Kaydırak; güçlükle tırmandığımız basamaklarından, çıkmanın uzun, zahmetli, inişin ise kısa olduğunu öğrenmişiz. Aynı zamanda, aşağı doğru gitmenin keyfini ilk burada mı tatmışız; bu melankoli, bu acıdan zevk alma mazoşistliğini şu kaydırak mı işledi içimize, eğer öyleyse pozitif devletin kaydırakların tümünü yasaklaması gerekirdi. Yoksa 'muasır medeniyet'e doğru hep koşturan ama yakalayamayan 'devletlüler'im bu kaydırak hançerinin çocukların ruhlarında ne büyük yaralar açtığının farkında değiller mi.

Hepsinin ortak özelliği bir ivmelerinin olması, yer çekimine dikey, yatay, çapraz muhalifliği. Yoksa isyankar edilgenlikleri çocuk parklarında mı alıyoruz. Yoksa, enternasyonal isyankar bir örgütün militan yetiştirmek için tasarladığı hücreler mi bunlar, eğer durum bu ise çok akıllıca. Yapımını dahi devletin üstlendiği şu şer yuvalarından kimsenin nasıl da haberi olmaz. Meğer çocukları vakit geçirsinler, oyalansınlar diye getirdiğimiz şu parklar, eşkıyalığın ilk mektebiymiş, yarın sabahtan tezi yok başbakana, emniyete ve genelkurmaya mektup yazmalıyım. Halbuki yarın burada olmayacaktım, benim bu gece çok önemli bir işim vardı, intihar edecektim. 'Şimdi' dedim, 'ne yapmalı', bu işi yarına bıraksam, muhtemel ki başarabilirsem ben yarın hayatta olamayacağım.

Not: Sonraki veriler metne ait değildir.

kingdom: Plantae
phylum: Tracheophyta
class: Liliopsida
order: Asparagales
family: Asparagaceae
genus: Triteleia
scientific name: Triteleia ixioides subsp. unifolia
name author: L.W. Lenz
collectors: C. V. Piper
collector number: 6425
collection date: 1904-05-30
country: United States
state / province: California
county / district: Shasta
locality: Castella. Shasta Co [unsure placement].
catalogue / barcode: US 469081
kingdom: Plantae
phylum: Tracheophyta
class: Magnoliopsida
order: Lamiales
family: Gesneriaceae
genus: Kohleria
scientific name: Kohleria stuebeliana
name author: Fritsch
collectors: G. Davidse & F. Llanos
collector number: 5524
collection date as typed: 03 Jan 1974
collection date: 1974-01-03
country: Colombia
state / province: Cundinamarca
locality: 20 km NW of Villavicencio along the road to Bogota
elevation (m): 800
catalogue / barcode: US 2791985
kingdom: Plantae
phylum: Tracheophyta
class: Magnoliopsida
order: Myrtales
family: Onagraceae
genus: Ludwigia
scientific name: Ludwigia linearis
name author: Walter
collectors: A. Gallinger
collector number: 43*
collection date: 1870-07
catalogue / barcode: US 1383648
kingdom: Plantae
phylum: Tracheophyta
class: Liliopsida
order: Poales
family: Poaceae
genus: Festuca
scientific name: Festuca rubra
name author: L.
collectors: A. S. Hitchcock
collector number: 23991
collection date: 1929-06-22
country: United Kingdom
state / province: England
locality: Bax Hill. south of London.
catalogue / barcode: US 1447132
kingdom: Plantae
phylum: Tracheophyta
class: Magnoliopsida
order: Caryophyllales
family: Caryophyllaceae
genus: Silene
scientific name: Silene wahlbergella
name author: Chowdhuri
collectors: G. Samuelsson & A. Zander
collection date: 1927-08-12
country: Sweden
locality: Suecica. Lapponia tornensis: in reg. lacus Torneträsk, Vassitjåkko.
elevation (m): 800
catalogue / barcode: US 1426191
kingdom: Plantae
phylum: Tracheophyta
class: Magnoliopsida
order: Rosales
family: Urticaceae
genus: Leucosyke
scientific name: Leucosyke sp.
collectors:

Ama iyi vatandaşlık güdüm, muhakkak yetkilileri durumdan haberdar etmem gerektiğini söylüyordu. Ben de çareyi 155 ' i aramakta buldum. Anlattım, hemen bütün ekipler seferber edildi, emniyet alarm durumuna geçti, mavi kırmızı ışıklarla çocuk parkı kuşatıldı, büyük iş makineleri geldi, operasyonları yerinde izlemeye emniyet müdürü geldi, ondan yarım saat sonra vali de geldi ve gazeteciler ve televizyoncular, naklen yayınlar başladı. Herkes ülkenin içinde bulunduğu kaosun sebebini bulmuş olmanın sevinci ve hıncıyla parkın etrafına toplandı, bir kadın bütün gücüyle bağırıyordu, 'onları bize bırakın, biz yıkalım' diye, fakat polis parkı kordona aldığı için kimse yaklaşamıyordu.